4. Perbuatan Badan Hukum
Sebagaimana dikatakan bahwa hukum itu adalah subjek hukum yang tidak berjiwa seperti manusia, karena badan hukum tidak dapat melakukan perbuatan-perbuatan hukum sendiri, melainkan harus diwakili oleh orang-orang manusia biasa. Namun orang-orang ini bertindak bukan untuk dirinya sendiri, tetapi untuk dan atas nama badan hukum. Orang-orang yang bertindak untuk dan atas nama badan hukum ini disebut “organ” (alat perlengkapan seperti pengurus, direksi dan sebagainya) dari badan hukum, yang merupakan unsur penting dari organisasi badan hukum itu.
Bagaimana organ dari hukum itu berbuat dan apa saja yang harus diperbuatnya serta apa saja yang tidak boleh diperbuatnya, semua ini lazimnya ditentukan dalam anggaran dasar badan hukum yang bersangkutan maupun dalam peraturan-peraturan intern lainnya. Dengan demikian organ badan hukum tersebut tidak dapat berbuat sewenang- wenang tetapi dibatasi oleh peraturan-peraturan intern yang berlaku dalam badan hukum itu, baik yang termuat dalam “anggaran dasar” maupun “peraturan-peraturan lainnya”.

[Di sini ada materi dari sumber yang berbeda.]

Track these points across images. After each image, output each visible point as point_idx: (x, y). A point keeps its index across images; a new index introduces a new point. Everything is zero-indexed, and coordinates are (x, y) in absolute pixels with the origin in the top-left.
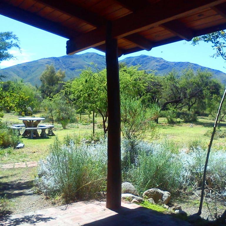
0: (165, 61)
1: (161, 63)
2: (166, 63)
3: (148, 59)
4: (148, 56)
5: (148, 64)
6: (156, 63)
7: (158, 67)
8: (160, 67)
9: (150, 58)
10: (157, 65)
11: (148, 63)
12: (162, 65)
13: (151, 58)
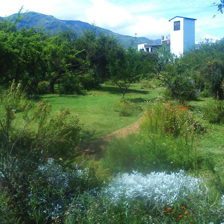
0: (55, 19)
1: (52, 21)
2: (57, 21)
3: (37, 16)
4: (38, 13)
5: (37, 22)
6: (47, 21)
7: (49, 25)
8: (51, 25)
9: (39, 15)
10: (47, 23)
11: (38, 20)
12: (53, 23)
13: (41, 15)
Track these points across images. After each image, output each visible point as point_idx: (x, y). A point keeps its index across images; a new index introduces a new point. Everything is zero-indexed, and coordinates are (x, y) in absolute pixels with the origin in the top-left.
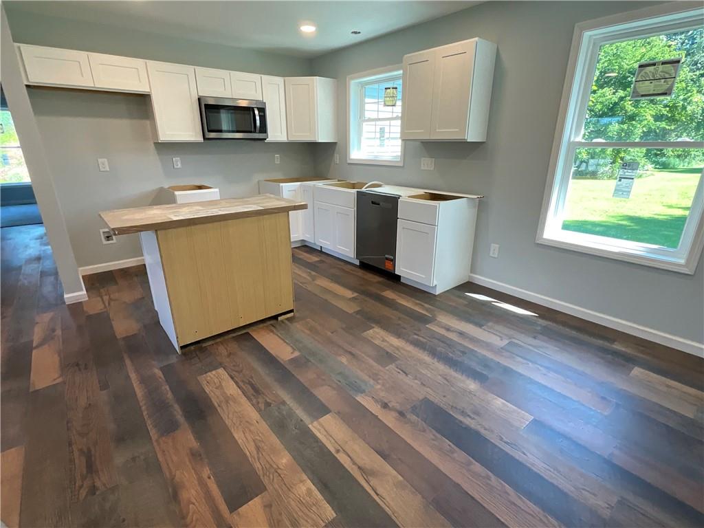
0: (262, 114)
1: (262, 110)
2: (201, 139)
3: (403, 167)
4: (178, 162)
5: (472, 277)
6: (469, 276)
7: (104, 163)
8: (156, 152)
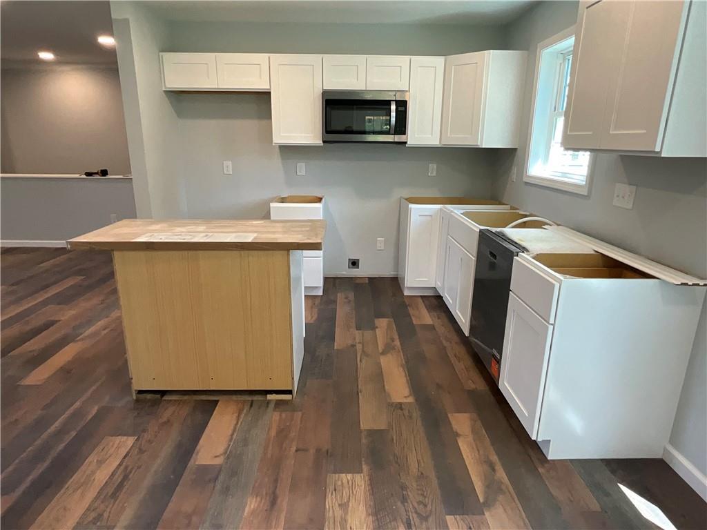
0: (400, 109)
1: (402, 105)
2: (319, 142)
3: (587, 197)
4: (302, 168)
5: (669, 452)
6: (665, 450)
7: (228, 166)
8: (279, 155)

Tindakan organ badan hukum yang melampaui batasa-batas yang telah ditentukan tidak menjadi tanggung jawab badan hukum. Tetapi menjadi tanggung jawab pribadi organ yang bertindak melampaui batas tersebut menguntungkan badan hukum, atau organ yang lebih tinggi kedudukannya kemudian menyetujui tindakan itu. Dan persetujuan organ yang kedudukannya lebih tinggi harus masih dalam batas-batas kompetensinya. Hal ini sesuai dengan ketentuan-ketentuan yang termasuk dalam Pasal 1656 BW yang menyatakan :
“segala perbuatan, untuk mana pengurusnya tidak berkuasa melakukannya, hanyalah mengikat perkumpulan sekadar perkumpulan itu sungguh-sungguh telah mendapat manfaat karenanya atau sekadar perbuatan-perbuatan itu terkemudian telah disetujui secara sah”.

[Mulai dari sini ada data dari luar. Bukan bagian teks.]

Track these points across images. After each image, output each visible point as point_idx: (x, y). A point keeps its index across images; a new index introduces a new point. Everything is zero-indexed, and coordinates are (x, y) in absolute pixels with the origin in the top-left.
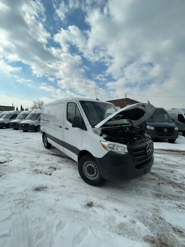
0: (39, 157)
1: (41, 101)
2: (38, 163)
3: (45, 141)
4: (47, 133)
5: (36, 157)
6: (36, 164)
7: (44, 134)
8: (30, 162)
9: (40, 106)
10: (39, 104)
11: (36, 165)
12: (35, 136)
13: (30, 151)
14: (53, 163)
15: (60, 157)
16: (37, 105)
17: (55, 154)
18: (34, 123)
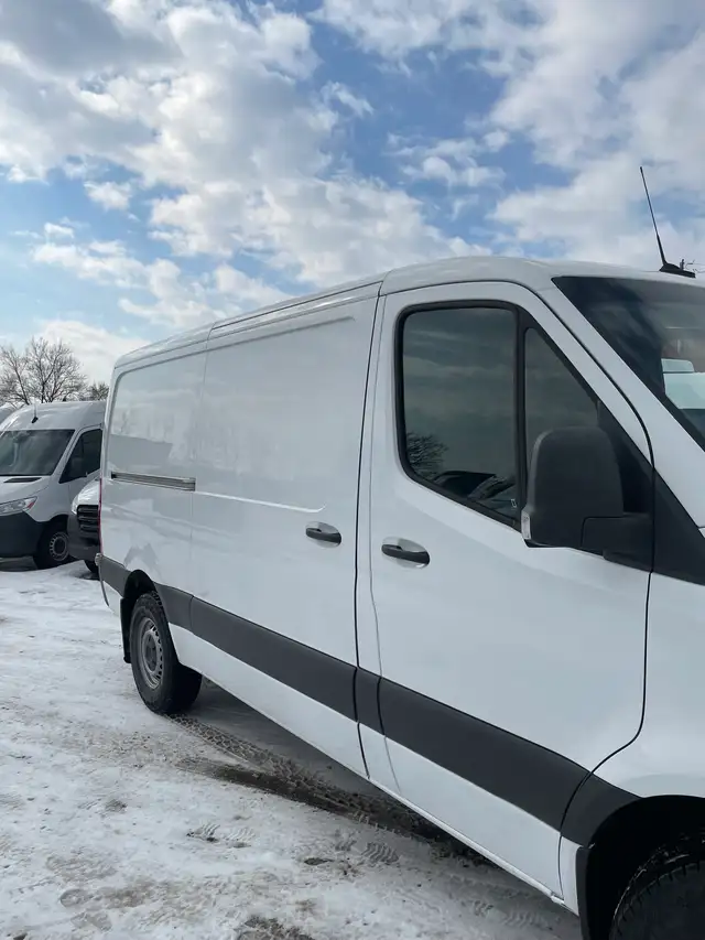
0: (117, 806)
1: (50, 345)
2: (130, 871)
3: (151, 650)
4: (164, 588)
5: (99, 807)
6: (117, 883)
7: (138, 594)
8: (56, 863)
9: (44, 384)
10: (40, 367)
11: (119, 895)
12: (38, 598)
13: (32, 739)
14: (270, 877)
15: (298, 807)
16: (25, 373)
17: (247, 766)
18: (28, 502)
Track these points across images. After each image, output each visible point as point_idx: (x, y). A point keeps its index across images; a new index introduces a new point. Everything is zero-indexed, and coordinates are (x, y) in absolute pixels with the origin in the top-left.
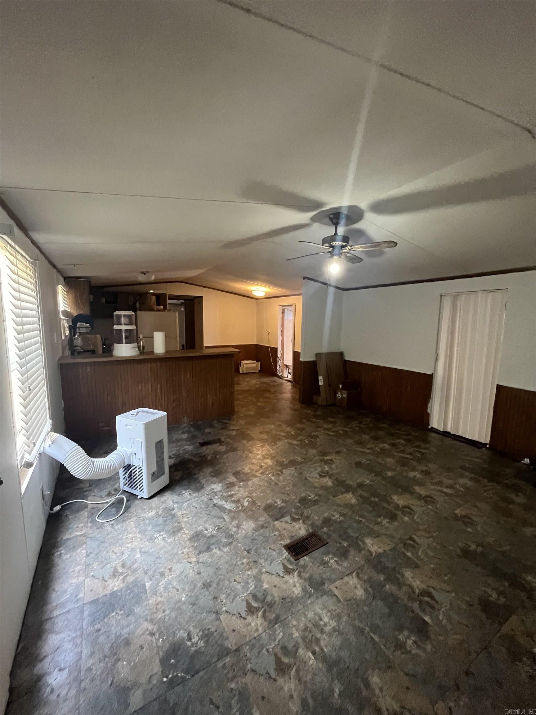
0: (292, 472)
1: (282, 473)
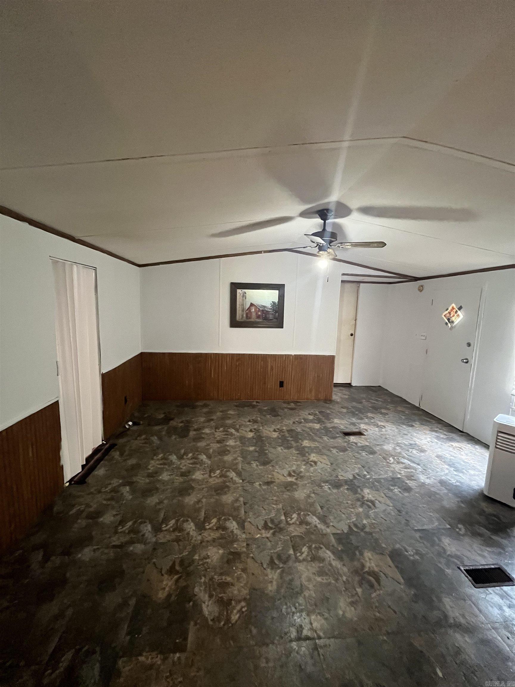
0: (342, 474)
1: (354, 476)
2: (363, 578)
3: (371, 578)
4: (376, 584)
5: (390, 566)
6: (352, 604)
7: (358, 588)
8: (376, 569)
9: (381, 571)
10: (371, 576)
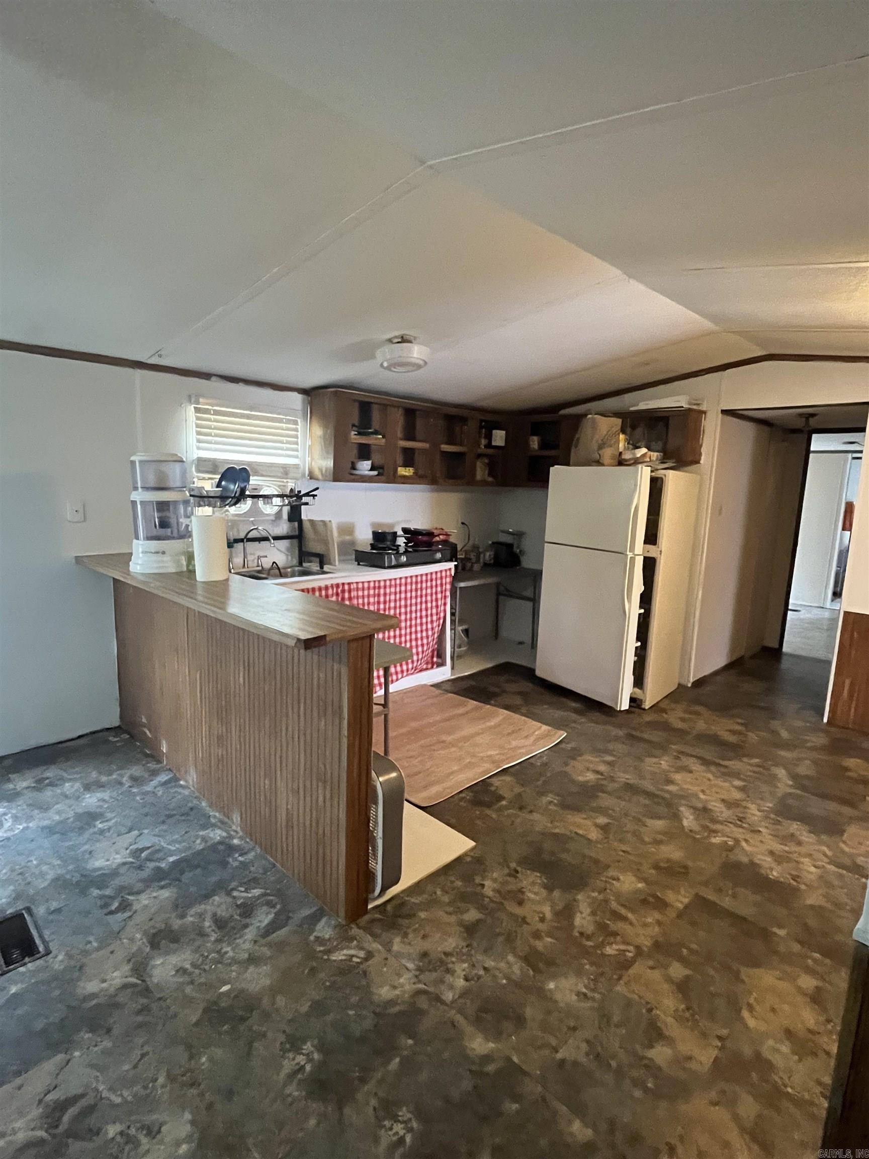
2: (72, 1134)
3: (66, 1118)
4: (83, 1103)
5: (19, 1088)
6: (152, 1132)
7: (106, 1133)
8: (36, 1112)
9: (40, 1101)
10: (59, 1119)
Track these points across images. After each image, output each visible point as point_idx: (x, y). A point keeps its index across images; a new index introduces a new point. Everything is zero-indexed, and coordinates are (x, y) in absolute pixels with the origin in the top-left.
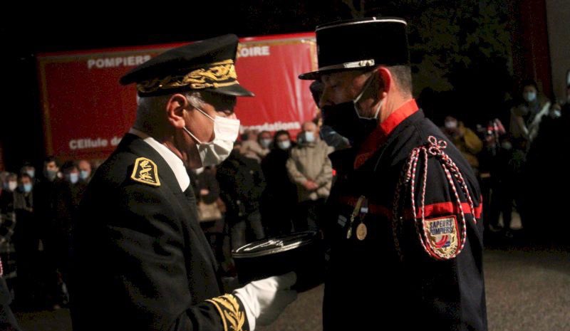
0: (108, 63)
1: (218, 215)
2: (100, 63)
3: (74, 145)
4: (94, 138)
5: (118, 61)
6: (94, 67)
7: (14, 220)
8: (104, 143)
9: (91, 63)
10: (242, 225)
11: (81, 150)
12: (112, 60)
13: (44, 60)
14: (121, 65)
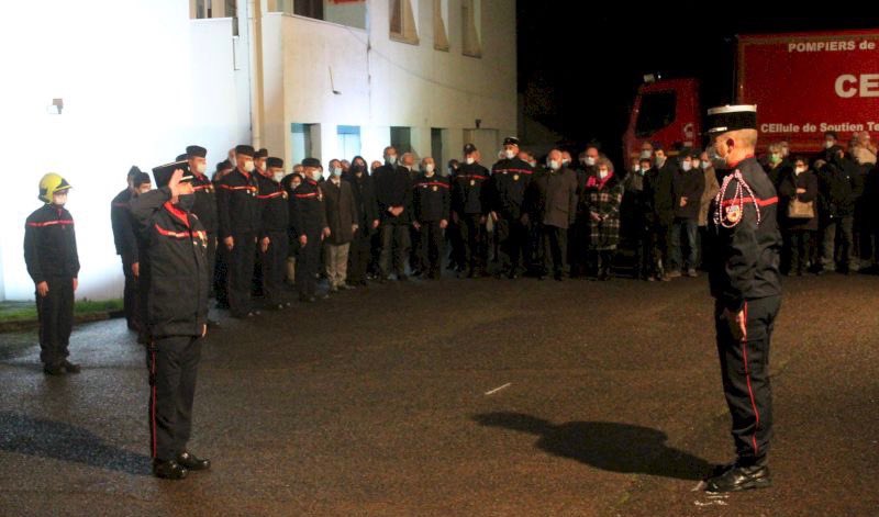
0: (809, 48)
1: (811, 214)
2: (801, 47)
3: (765, 128)
4: (786, 123)
5: (820, 46)
6: (795, 50)
7: (619, 200)
8: (796, 129)
9: (791, 47)
10: (834, 226)
11: (772, 134)
12: (814, 44)
13: (745, 42)
14: (823, 50)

Kemudian Pasal 45 WvK menyatakan :
- (1) Tanggung jawab para pengurus adalah tak lebih daripada untuk menunaikan tugas yang diberikan kepada mereka dengan sebaik-baiknya; merekapun karena segala perikatan dari perseroan, dengan diri sendiri tidak terikat kepada pihak ketiga,
- (2) Sementara itu, apabila mereka melanggar sesuatu ketentuan dalam akta, atau tentang perubahan yang kemudian diadakannyaa mengenai syarat-syarat pendirian, maka, atas kerugian yang karenannya telah diderita oleh pihak ketiga, mereka itu pun masing-masing dengan diri sendiri bertanggung jawab untuk seluruhnya.
Jadi jelas dalam hal organ bertindak di luar wewenangnya, maka badan hukum tidak dapat dipertanggungjawabkan atas segala akibatnya, tetapi organlah yang bertanggung jawab secara pribadi terhadap pihak ketiga yang dirugikan. Dus badan hukum yang semula diwakili organ itu tidak terikat dan tidak dapat dimintakan pertanggungjawabannya oleh pihak ketiga.
Lain hanya kalau organ itu bertindak masih berada dalam batas-batas wewenang yang diberikan kepadanya, meskipun terjadi kesalahan yang dapat dikategorikan sebagai perbuatan melanggar hukum (“onrechtsmatige dead”), badan hukum tetap bertanggung jawab menurut Pasal 1365 BW. Demikian pendapat sebagian besar ahli-ahli hukum seperti Paul Scholten.